***** DATA EXTRACTS *****
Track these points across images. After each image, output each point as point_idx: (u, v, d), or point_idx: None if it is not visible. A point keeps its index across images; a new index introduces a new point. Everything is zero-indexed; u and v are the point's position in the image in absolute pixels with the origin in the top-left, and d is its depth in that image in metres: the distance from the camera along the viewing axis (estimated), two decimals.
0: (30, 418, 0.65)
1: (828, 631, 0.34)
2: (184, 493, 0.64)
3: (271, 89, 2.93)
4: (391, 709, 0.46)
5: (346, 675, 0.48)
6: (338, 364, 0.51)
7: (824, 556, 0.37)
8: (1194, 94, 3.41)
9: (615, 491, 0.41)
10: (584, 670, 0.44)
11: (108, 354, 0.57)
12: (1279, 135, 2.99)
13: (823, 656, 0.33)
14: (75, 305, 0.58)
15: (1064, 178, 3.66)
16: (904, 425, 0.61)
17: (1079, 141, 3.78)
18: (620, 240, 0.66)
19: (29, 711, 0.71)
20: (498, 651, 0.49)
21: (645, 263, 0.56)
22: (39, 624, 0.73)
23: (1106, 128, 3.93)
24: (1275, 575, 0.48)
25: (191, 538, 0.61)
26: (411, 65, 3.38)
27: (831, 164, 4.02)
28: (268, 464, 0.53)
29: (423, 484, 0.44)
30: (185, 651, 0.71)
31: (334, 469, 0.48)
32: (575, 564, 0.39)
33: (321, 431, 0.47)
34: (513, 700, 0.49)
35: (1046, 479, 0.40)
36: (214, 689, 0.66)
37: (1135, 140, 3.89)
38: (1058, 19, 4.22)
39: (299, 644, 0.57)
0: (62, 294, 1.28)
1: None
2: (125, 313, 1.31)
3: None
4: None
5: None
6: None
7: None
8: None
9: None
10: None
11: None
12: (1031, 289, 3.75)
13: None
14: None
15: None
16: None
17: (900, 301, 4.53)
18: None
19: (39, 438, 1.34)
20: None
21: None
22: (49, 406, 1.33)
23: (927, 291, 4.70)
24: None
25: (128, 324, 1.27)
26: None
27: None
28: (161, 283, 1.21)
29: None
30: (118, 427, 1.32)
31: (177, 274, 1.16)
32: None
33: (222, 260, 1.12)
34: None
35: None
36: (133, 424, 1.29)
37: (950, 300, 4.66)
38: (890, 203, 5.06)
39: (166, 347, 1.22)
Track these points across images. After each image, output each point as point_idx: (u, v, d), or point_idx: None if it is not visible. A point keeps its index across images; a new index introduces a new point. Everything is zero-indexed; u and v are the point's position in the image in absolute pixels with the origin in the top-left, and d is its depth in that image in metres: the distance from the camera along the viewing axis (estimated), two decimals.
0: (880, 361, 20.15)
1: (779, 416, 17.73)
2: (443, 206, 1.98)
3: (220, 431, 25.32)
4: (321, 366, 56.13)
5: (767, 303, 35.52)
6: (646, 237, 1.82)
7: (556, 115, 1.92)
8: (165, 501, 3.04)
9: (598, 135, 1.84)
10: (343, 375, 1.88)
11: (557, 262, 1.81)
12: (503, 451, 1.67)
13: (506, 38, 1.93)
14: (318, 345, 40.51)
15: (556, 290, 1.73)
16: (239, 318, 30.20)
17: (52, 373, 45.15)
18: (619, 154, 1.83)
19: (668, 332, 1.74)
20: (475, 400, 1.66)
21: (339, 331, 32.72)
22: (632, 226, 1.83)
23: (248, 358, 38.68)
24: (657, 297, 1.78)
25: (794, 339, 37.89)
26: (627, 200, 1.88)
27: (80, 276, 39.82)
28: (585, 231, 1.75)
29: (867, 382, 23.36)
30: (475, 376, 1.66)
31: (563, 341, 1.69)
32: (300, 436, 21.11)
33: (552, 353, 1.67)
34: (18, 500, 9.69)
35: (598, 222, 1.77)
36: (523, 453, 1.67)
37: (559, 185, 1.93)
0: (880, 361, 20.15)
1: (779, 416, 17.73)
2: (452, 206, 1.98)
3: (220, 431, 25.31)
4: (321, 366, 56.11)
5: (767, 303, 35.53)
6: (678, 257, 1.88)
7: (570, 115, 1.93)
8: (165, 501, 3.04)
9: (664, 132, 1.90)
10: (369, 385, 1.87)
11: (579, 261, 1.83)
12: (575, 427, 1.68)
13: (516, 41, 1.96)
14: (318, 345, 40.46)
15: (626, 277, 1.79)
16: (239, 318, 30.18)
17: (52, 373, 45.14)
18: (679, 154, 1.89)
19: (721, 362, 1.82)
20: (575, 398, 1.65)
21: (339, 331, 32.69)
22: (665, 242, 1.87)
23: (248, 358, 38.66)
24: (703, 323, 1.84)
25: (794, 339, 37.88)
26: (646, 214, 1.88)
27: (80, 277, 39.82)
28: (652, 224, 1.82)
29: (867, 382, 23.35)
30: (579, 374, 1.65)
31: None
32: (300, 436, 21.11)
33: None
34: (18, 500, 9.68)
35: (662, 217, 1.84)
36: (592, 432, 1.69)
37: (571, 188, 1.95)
*****
[REQUIRED WORK]:
All the records above need to be printed exactly.

[TASK SOLUTION]:
Track these points across images. After each image, output each point as point_idx: (u, v, d), or point_idx: None if it is not visible. A point keeps its index across images; a new index introduces a new point. Everything is zero-indexed; u and v are the point's position in the image in absolute pixels with the origin in the top-left, and d is its depth in that image in metres: the distance from the camera along the viewing axis (estimated), two decimals.
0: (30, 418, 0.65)
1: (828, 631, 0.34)
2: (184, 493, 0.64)
3: (271, 89, 2.93)
4: (391, 709, 0.46)
5: (346, 675, 0.48)
6: (338, 364, 0.51)
7: (824, 556, 0.37)
8: (1194, 94, 3.41)
9: (615, 491, 0.41)
10: (584, 670, 0.44)
11: (108, 354, 0.57)
12: (1279, 135, 2.99)
13: (823, 656, 0.33)
14: (75, 305, 0.58)
15: (1064, 178, 3.66)
16: (904, 425, 0.61)
17: (1079, 141, 3.78)
18: (620, 240, 0.66)
19: (29, 711, 0.71)
20: (498, 651, 0.49)
21: (645, 263, 0.56)
22: (39, 624, 0.73)
23: (1106, 128, 3.93)
24: (1275, 575, 0.48)
25: (191, 538, 0.61)
26: (411, 65, 3.38)
27: (831, 164, 4.02)
28: (268, 464, 0.53)
29: (423, 484, 0.44)
30: (185, 651, 0.71)
31: (334, 469, 0.48)
32: (575, 564, 0.39)
33: (321, 431, 0.47)
34: (513, 700, 0.49)
35: (1046, 479, 0.40)
36: (214, 689, 0.66)
37: (1135, 140, 3.89)
38: (1058, 19, 4.22)
39: (299, 644, 0.57)
0: (62, 294, 1.28)
1: None
2: (125, 313, 1.31)
3: None
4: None
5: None
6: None
7: None
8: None
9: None
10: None
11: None
12: (1031, 289, 3.75)
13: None
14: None
15: None
16: None
17: (900, 301, 4.53)
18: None
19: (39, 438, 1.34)
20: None
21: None
22: (49, 406, 1.33)
23: (927, 291, 4.70)
24: None
25: (128, 324, 1.27)
26: None
27: None
28: (161, 283, 1.21)
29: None
30: (118, 427, 1.32)
31: (177, 274, 1.16)
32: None
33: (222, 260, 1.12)
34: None
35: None
36: (133, 424, 1.29)
37: (950, 300, 4.66)
38: (890, 203, 5.06)
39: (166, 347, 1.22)
Track these points across images. After each image, output each point as point_idx: (u, v, d), or point_idx: None if it is not visible. A point keeps its index across images; a new index introduces a new point. Everything is zero-indexed; u and v are the point's position in the image in absolute pixels with the origin in the top-left, and d is its depth in that image in metres: the distance from the camera along the viewing axis (estimated), two decimals.
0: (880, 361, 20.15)
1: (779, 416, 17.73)
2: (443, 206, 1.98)
3: (220, 431, 25.32)
4: (321, 366, 56.13)
5: (767, 303, 35.52)
6: (646, 237, 1.82)
7: (556, 115, 1.92)
8: (165, 501, 3.04)
9: (598, 135, 1.84)
10: (343, 375, 1.88)
11: (557, 262, 1.81)
12: (503, 451, 1.67)
13: (506, 38, 1.93)
14: (318, 345, 40.51)
15: (556, 290, 1.73)
16: (239, 318, 30.20)
17: (52, 373, 45.15)
18: (619, 154, 1.83)
19: (668, 332, 1.74)
20: (475, 400, 1.66)
21: (339, 331, 32.72)
22: (632, 226, 1.83)
23: (248, 358, 38.68)
24: (657, 297, 1.78)
25: (794, 339, 37.89)
26: (627, 200, 1.88)
27: (80, 276, 39.82)
28: (585, 231, 1.75)
29: (867, 382, 23.36)
30: (475, 376, 1.66)
31: (563, 341, 1.69)
32: (300, 436, 21.11)
33: (552, 353, 1.67)
34: (18, 500, 9.69)
35: (598, 222, 1.77)
36: (523, 453, 1.67)
37: (559, 185, 1.93)
0: (880, 361, 20.15)
1: (779, 416, 17.73)
2: (452, 206, 1.98)
3: (220, 431, 25.31)
4: (321, 366, 56.11)
5: (767, 303, 35.53)
6: (678, 257, 1.88)
7: (570, 115, 1.93)
8: (165, 501, 3.04)
9: (664, 132, 1.90)
10: (369, 385, 1.87)
11: (579, 261, 1.83)
12: (575, 427, 1.68)
13: (516, 41, 1.96)
14: (318, 345, 40.46)
15: (626, 277, 1.79)
16: (239, 318, 30.18)
17: (52, 373, 45.14)
18: (679, 154, 1.89)
19: (721, 362, 1.82)
20: (575, 398, 1.65)
21: (339, 331, 32.69)
22: (665, 242, 1.87)
23: (248, 358, 38.66)
24: (703, 323, 1.84)
25: (794, 339, 37.88)
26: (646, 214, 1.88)
27: (80, 277, 39.82)
28: (652, 224, 1.82)
29: (867, 382, 23.35)
30: (579, 374, 1.65)
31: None
32: (300, 436, 21.11)
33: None
34: (18, 500, 9.68)
35: (662, 217, 1.84)
36: (592, 432, 1.69)
37: (571, 188, 1.95)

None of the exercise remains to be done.